Clients’ businesses have been decimated and, in many cases, forced to shut down. As they begin reopen, they’ll need to save their jobs by selling whatever’s been languishing in their literal or virtual warehouses, and they’ll need their agencies to help them as never before. From now on, the only virtue clients will need to see signalled by their agencies is an ability to sell. And the only climate they’ll want to change is the economic one.

The perfect metaphor for this involves Zion Lights, former spokesperson for Extinction Rebellion. She has abandoned ship – the bright pink one once moored at Oxford Circus – and gone off to work for the nuclear power industry.

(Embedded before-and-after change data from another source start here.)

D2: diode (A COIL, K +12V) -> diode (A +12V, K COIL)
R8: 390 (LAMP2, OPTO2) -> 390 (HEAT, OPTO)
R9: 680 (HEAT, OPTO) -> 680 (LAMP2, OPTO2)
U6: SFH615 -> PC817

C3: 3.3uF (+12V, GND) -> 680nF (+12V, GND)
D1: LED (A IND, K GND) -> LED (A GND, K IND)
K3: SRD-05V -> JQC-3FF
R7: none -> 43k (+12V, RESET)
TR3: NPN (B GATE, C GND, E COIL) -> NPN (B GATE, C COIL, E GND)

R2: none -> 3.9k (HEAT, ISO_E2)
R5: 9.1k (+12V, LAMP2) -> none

It’s all going to be very different. When I mentor advertising students, I implore them to stop wasting their time on ads about saving the world. I’m not saying these issues aren’t important – of course they are – but in the 'new normal', agencies will need people who can sell products and this could be very good news.

The industry now has to rediscover its purpose. It has to sell to survive and will require ever smarter and more engaging ways of doing so. Past crises augur well for this one because some of the greatest ads ever made were created during the recessions of the 70s, 80s and 90s. They were great because they had to be.

People in advertising are very fond of quoting Bill Bernbach. However, the one Bernbach aphorism they tend to forget is the one that Steve Harrison quotes in his book: “The purpose of advertising is to sell. That is what the client is paying for and if that does not permeate every idea you have, every word you write, every picture you take, you are a phoney and you need to get out of this business.”

If people in advertising start selling again, they can do some wonderful things. They can get people spending; they can rescue businesses and livelihoods, not to mention charities whose donations have completely dried up. They can boost the economy and increase UK tax revenues, which in turn will create more funding for education, social services and the NHS.

And there’s the irony. If they stop trying to “save the world”, they actually could save the world.